Rindu kembali dibuat gusar. Sampai jam pulang sekolah Senja belum juga kembali ke kelas membuatnya semakin cemas.

Rindu menatap tas Senja yang masih berada di kelas. Tanpa sengaja tatapan matanya bertabrakan dengan tatapan mata Dini yang kebetulan masih ada dikelas dengan sebagian siswa yang hari ini mendapat jatah piket.

Setiap kali melihat Dini, entah kenapa Rindu jadi teringat Bintang dan itu membuatnya kesal sendiri. Sehingga membuat Rindu memutuskan untuk keluar dari kelas. Siti dan teman-temannya yang lain sudah pulang duluan karena Rindu menyuruh mereka untuk jangan menunggunya.

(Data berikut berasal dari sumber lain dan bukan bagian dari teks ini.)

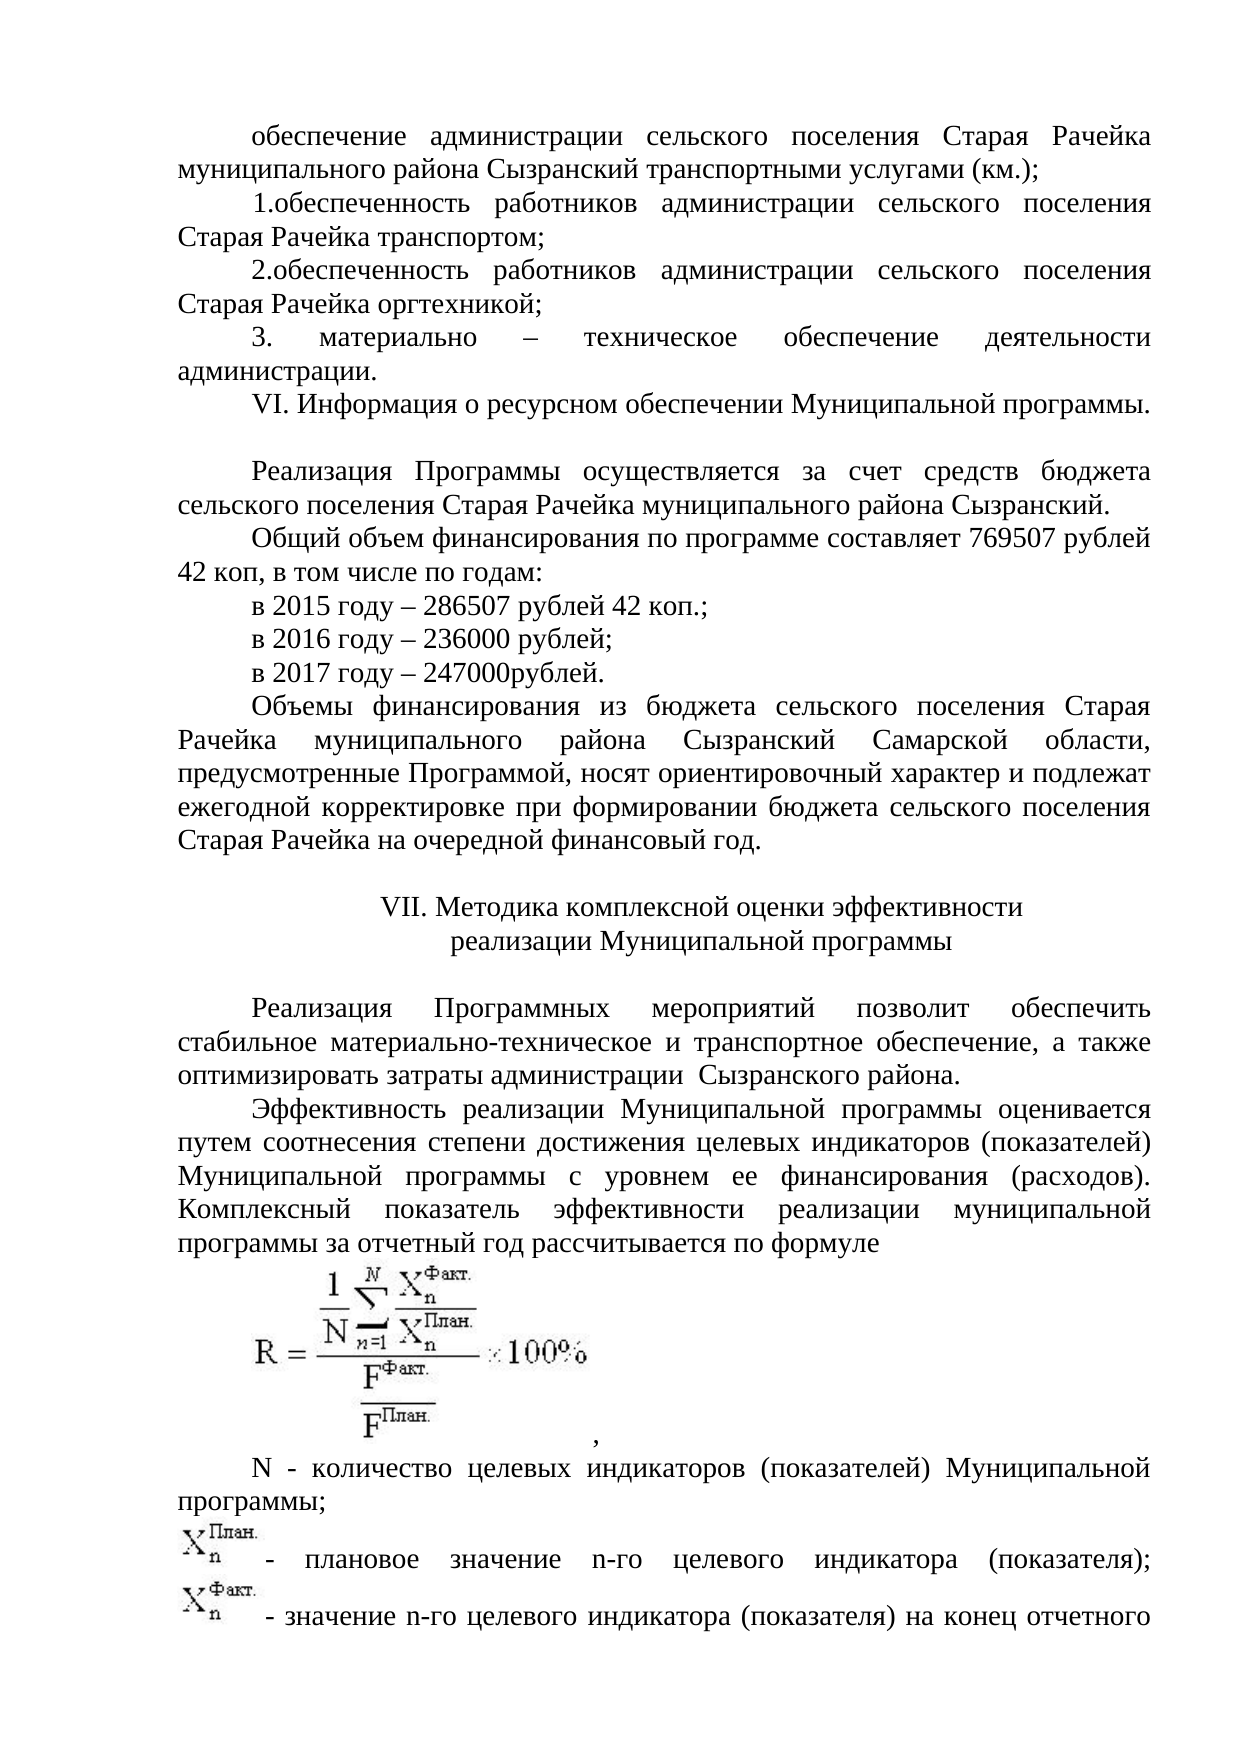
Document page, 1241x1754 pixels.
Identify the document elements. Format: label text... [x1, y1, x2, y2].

Rindu memilih untuk duduk di teras depan kelas, menundukkan kepala, kemudian terdiam. Rindu baru menyadari satu hal.

Mengapa ia harus menunggu Senja?

Pertanyaan yang tiba-tiba muncul di pikirannya membuat ia jadi bingung sendiri.

Mengapa ia harus khawatir?

Khawatir karena apa dan untuk apa?

Rindu menggelengkan kepalanya, kemudian memejamkan matanya tanpa sadar sepasang sepatu converse hitam telah berdiri di depannya.

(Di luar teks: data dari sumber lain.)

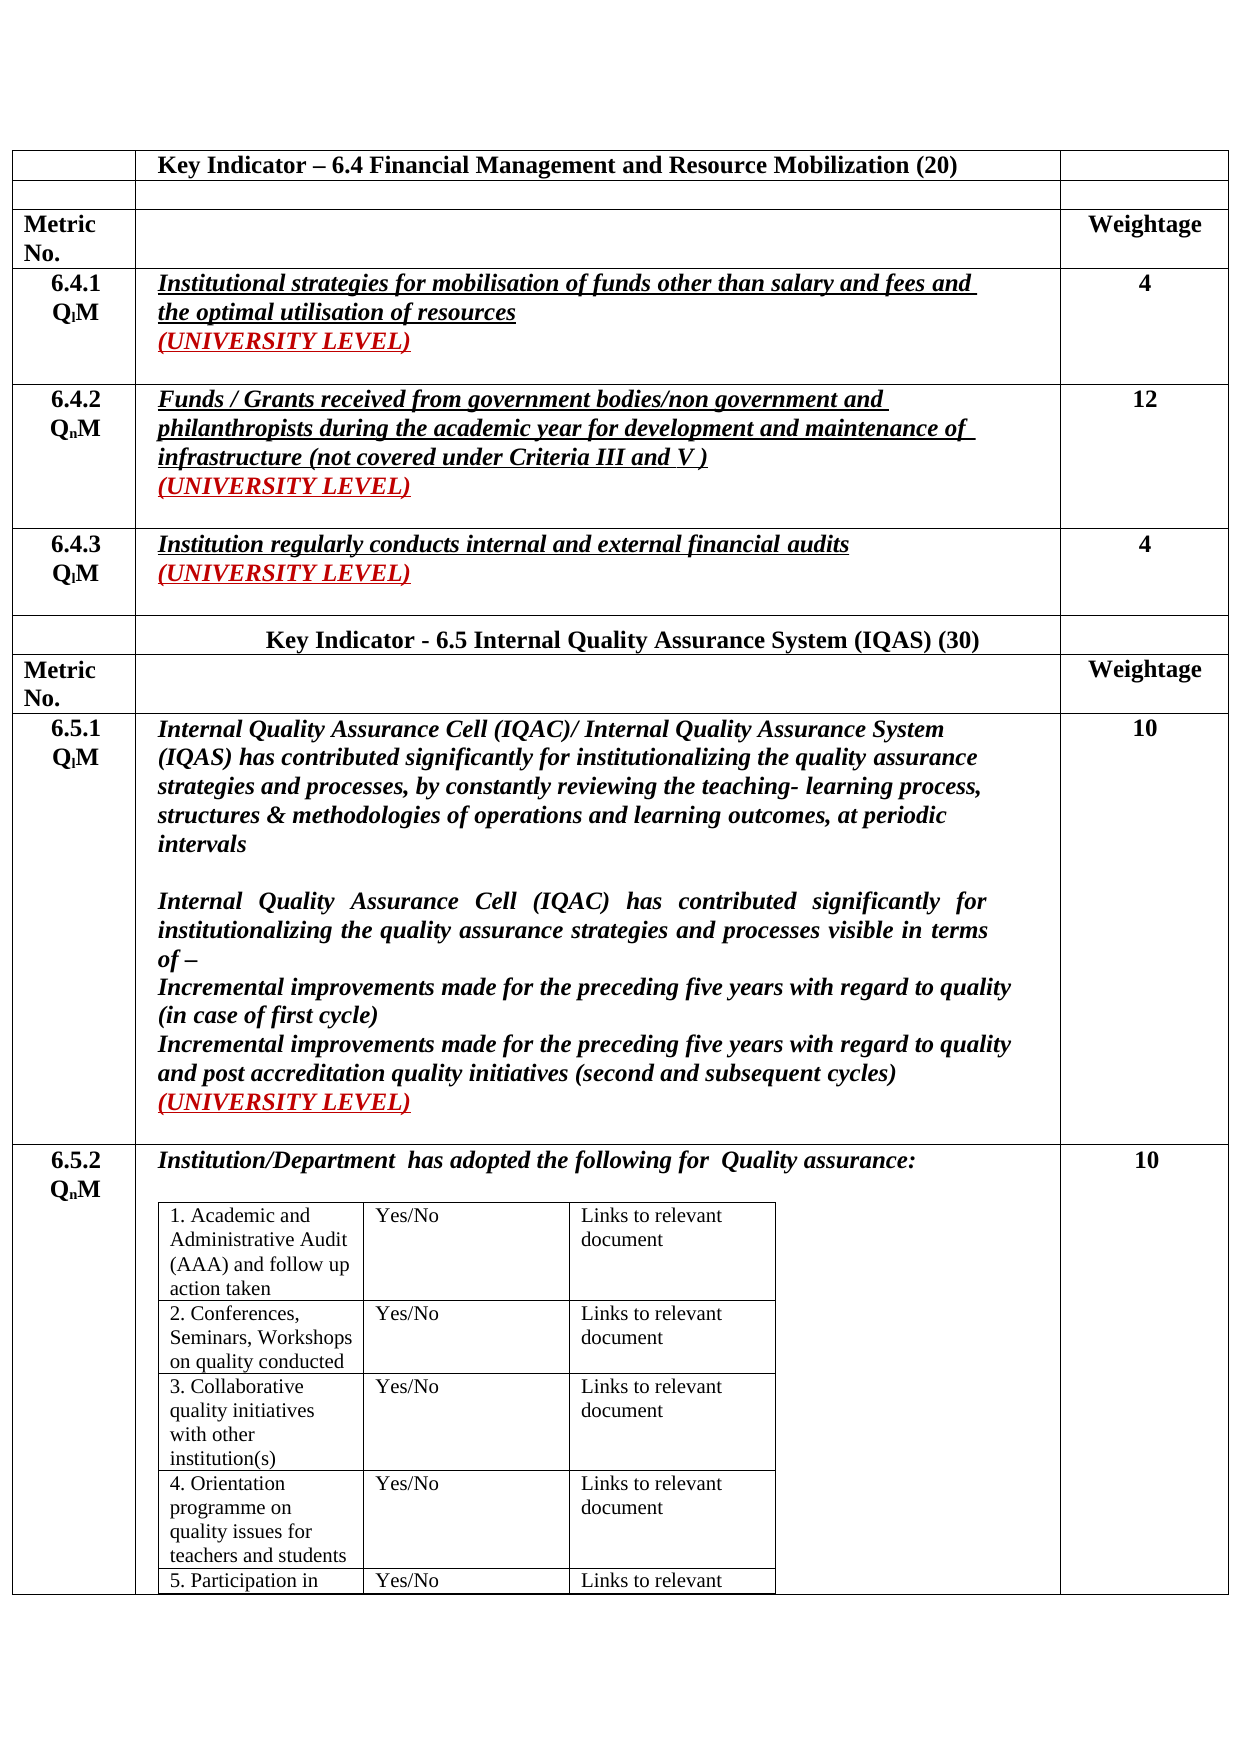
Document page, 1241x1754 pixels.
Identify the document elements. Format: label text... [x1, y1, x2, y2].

Seseorang yang tiba-tiba mengusap kepalanya membuat Rindu membuka kedua matanya. Di pikirannya hanya satu. Orang yang sedari tadi di tunggunya kini ada didepannya, hal yang membuat Rindu mengulas senyum manisnya.

Saat mendongkakan kepala, perlahan senyum di kedua bibirnya memudar. Bukan. Kenapa bukan dia? Kenapa bukan Senja yang berada di depannya? Kenapa justru harus Bintang yang berdiri dihadapannya sekarang?

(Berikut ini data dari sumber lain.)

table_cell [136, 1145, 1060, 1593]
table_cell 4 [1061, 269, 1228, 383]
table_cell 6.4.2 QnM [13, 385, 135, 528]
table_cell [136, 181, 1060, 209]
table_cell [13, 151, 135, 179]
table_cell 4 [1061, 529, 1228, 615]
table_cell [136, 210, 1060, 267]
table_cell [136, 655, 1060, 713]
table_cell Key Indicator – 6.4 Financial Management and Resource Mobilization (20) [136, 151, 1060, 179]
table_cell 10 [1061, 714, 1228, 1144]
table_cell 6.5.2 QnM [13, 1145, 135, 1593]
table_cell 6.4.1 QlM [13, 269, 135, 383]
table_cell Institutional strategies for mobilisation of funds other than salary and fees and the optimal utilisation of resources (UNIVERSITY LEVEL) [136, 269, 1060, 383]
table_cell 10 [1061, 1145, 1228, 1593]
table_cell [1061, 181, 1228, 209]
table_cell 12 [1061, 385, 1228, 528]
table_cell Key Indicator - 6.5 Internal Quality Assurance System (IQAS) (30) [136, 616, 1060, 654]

Sadar akan sesuatu, Rindu segera menepis tangan Bintang yang masih mengusap pucuk rambutnya. Kemudian berdiri dan berjalan berbalik arah,

"Lin.. Aku minta maaf. "

Nafas Rindu tercekat sebentar saat mendengar ucapan lirih Bintang membuatnya menghentikan langkah tanpa berniat berbalik.

"Maaf udah sia-sia in kamu waktu itu. "lanjutnya lagi membuat Rindu kembali merasa sesak. Tidak kuat berlama-lama mendengar ucapan Bintang ia memilih untuk berjalan pergi meninggalkan Bintang yang masih terdiam. Menatap punggung kecil Rindu yang makin lama makin hilang dalam pandangannya.

Namun tanpa disadari kedua kaki panjang Bintang memilih untuk ikut berjalan dibelakang gadis itu.

Seringkali kebanyakan orang baru merasa kehilangan ketika orang yang selalu ada untuknya sudah tidak bisa berada disampingnya lagi. Kehilangan yang berujung pada penyesalan.

Terkadang takdir selucu itu. Hidup bisa se-Drama ini. Yang hari ini masih baik-baik saja, bisa saja besok atau lusa sudah tidak bersama lagi. Yang hari ini membencinya setengah mati, bisa saja esok mencintainya setulus hati. Tidak ada yang tau hari esok itu gimana. Yang harus dilakukan hanya mensyukuri sesuatu yang ada dihari ini, sebab orang yang nyia-nyiakan suatu saat akan disia-sia kan juga pada akhirnya.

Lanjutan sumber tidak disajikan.